While individual Americans may not have the power to force restrictions on the NSA's domestic spying on American citizens, perhaps the captains of industry will. As the Virginian Pilot reports, in a new interview, Edward Snowden states that American industry is also being subjected to invasive and illegal spying. Personally, I believe that Snowden is a great patriot for exposing the wrongs and illegal activities being done by the NSA. Sometimes being a patriot means refusing to close one's eyes to wrongs being done purportedly in the name of Americans. Here are story highlights:
Former NSA contractor Edward Snowden claimed in a new interview that the U.S. agency is involved in industrial espionage.
In the interview aired Sunday night on German public television broadcaster ARD, Snowden said if German engineering company Siemens had information that would benefit the U.S., but had nothing to do with national security needs, the National Security Agency would still use it.
It wasn't clear what exactly Snowden accused the NSA of doing with such information — he only said he didn't want to reveal the details before journalists did.
Snowden also told ARD television that he was no longer in possession of any NSA documents, because he had passed them all on to a few selected journalists and that he had no further influence on the release of the files.
He also said U.S. government representatives wanted to kill him, according to a simultaneous German translation by the station.

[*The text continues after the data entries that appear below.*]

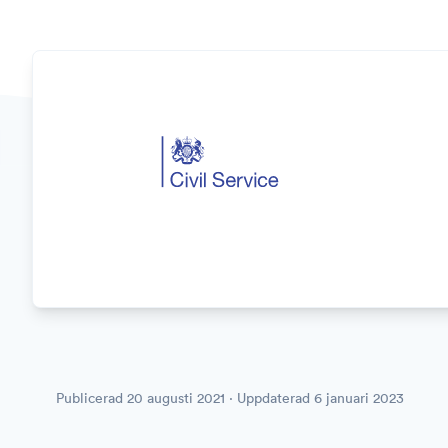
Publicerad
20 augusti 2021
· Uppdaterad
6 januari 2023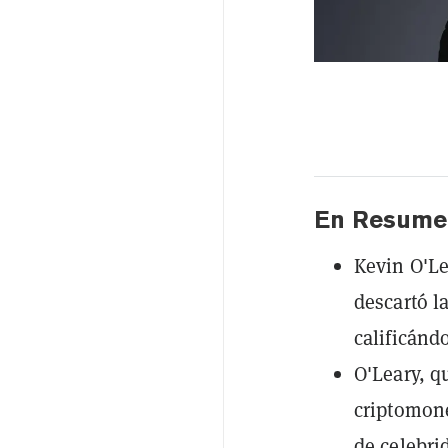
En Resume
Kevin O'Le
descartó l
calificánd
O'Leary, q
criptomone
de celebri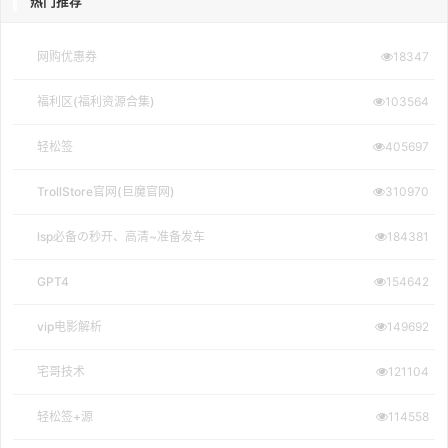
热门推荐
网购优惠券
18347
福利区(福利资源合集)
103564
轻松签
405697
TrollStore官网(巨魔官网)
310970
lsp必备の秒开、高清~准备发车
184381
GPT4
154642
vip电影解析
149692
宅哥技术
121104
轻松签+源
114558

Snowden referred to an article he had read on Buzzfeed in which U.S. government representatives had told a reporter that they wanted to kill him.
Snowden, wearing a white shirt and black jacket, also chatted about his childhood and said he'd always been fascinated by computers and was one of those kids whose parents would tell him late at night to finally turn it off.
Snowden faces felony charges in the U.S. after revealing the NSA's mass surveillance program. He is living under temporary asylum in Russia, which has no extradition treaty with the U.S.
The revelations about U.S. surveillance programs have damaged Washington's relations with key allies, including Germany following reports that the NSA had monitored communications of European citizens — even listening in on Chancellor Angela Merkel's cellphone.